-- Provided information follows --

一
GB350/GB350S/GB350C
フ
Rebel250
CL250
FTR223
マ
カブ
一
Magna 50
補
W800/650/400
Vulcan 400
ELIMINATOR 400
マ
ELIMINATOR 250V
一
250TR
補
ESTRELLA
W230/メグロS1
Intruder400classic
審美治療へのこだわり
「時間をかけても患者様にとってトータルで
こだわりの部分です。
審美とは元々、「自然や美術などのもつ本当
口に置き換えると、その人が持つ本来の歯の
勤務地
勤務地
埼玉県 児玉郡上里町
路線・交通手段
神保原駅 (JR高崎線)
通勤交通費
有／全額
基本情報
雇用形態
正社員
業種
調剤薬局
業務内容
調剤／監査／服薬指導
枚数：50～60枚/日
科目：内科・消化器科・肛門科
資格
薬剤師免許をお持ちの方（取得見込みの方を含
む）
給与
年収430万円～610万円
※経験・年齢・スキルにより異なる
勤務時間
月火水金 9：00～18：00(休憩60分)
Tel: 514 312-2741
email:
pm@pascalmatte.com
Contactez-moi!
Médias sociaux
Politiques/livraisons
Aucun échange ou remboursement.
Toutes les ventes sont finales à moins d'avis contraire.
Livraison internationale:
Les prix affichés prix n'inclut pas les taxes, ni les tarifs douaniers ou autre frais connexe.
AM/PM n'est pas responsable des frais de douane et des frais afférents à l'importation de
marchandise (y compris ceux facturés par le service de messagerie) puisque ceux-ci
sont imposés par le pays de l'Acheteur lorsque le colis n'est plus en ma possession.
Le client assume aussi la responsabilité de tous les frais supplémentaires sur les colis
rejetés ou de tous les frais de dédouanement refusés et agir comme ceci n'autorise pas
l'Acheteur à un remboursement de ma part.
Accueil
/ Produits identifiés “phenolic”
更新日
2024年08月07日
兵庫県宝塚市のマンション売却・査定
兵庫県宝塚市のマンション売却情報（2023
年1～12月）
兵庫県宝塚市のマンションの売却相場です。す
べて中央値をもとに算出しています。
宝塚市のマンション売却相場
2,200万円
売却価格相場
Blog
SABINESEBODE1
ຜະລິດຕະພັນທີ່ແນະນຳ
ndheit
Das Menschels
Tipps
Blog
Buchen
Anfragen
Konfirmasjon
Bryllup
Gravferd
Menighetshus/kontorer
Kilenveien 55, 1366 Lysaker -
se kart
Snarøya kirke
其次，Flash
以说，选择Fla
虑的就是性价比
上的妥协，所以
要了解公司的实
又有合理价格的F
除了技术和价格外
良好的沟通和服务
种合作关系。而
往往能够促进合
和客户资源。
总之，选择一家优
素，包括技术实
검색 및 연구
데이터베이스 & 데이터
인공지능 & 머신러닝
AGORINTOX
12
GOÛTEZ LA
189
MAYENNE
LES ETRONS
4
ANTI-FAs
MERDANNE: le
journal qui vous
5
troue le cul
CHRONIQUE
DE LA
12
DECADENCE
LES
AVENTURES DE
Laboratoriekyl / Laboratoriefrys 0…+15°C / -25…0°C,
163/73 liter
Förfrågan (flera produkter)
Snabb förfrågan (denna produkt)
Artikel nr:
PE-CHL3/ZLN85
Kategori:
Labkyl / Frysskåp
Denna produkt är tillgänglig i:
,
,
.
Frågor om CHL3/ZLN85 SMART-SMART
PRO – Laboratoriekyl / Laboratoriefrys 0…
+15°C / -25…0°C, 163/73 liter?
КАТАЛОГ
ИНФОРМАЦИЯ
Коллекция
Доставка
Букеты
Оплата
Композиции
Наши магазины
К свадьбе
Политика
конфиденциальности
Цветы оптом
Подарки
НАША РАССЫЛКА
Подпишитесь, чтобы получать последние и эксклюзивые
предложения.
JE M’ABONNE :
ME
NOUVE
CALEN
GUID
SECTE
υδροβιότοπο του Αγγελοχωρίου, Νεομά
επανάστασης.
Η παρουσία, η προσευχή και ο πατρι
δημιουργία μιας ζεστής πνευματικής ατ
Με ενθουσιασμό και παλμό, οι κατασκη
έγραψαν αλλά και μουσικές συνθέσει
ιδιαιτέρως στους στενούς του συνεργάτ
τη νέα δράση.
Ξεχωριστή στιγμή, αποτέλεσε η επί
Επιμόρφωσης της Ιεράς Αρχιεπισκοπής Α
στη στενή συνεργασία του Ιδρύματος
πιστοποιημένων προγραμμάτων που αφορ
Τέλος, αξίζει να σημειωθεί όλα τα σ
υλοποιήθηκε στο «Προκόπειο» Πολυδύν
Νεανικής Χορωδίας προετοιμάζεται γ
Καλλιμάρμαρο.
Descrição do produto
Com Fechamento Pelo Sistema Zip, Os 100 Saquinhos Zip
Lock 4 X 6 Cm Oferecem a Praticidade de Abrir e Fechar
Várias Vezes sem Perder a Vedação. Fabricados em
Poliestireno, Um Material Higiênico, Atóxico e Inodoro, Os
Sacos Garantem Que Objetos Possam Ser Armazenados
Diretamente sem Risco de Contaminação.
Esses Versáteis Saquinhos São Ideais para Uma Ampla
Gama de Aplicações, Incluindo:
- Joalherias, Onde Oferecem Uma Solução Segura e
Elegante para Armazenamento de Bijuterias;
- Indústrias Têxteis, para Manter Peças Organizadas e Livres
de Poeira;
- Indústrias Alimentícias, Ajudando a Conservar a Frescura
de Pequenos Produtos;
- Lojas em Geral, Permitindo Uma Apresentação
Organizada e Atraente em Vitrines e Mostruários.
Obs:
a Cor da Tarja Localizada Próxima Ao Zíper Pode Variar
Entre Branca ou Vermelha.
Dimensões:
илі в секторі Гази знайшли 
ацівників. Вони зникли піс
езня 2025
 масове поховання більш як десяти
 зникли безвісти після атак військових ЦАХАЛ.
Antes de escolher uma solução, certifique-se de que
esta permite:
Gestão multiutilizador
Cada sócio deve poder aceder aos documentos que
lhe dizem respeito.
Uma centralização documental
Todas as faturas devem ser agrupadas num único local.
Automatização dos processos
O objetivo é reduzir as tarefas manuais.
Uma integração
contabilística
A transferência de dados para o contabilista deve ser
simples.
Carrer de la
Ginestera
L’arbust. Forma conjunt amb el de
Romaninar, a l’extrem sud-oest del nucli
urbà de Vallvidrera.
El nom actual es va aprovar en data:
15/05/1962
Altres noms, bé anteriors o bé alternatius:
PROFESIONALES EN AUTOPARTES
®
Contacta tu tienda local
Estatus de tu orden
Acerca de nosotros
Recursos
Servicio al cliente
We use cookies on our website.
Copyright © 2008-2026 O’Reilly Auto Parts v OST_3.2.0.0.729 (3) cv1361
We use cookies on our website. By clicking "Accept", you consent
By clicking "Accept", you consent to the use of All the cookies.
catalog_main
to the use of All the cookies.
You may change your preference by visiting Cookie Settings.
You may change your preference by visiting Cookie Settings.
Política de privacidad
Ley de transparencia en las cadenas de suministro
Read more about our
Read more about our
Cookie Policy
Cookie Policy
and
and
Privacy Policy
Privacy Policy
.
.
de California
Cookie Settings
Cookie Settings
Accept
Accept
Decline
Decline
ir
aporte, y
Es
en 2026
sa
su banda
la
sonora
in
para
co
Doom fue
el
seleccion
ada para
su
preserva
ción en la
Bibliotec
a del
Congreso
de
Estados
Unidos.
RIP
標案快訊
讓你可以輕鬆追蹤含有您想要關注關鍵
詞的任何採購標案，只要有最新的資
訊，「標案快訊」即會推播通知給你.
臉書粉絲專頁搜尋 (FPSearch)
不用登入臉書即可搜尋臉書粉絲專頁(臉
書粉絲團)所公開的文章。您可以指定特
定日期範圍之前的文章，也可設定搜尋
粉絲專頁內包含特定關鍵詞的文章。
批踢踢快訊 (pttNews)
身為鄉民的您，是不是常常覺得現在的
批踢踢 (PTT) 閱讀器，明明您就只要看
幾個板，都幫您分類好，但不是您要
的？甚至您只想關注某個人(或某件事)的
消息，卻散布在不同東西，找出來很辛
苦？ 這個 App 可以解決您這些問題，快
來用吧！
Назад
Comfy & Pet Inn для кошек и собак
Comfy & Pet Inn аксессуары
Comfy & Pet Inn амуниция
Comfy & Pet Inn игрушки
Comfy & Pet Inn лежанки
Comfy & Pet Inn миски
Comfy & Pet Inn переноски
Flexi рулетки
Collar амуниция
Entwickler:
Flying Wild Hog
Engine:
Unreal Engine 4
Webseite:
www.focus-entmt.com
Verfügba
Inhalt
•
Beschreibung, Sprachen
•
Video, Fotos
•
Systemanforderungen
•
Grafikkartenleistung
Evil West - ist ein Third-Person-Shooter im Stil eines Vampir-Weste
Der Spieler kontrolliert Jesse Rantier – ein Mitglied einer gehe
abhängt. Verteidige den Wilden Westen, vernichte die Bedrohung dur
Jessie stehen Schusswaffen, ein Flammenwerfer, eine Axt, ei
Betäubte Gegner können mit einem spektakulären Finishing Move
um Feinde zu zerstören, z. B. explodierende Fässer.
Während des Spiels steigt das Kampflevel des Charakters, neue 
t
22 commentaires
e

-- Provided information concluded --

__Work item__. Find each line in the data above with the word "tous", then copy it.

__Task solution__.
Le client assume aussi la responsabilité de tous les frais supplémentaires sur les colis
rejetés ou de tous les frais de dédouanement refusés et agir comme ceci n'autorise pas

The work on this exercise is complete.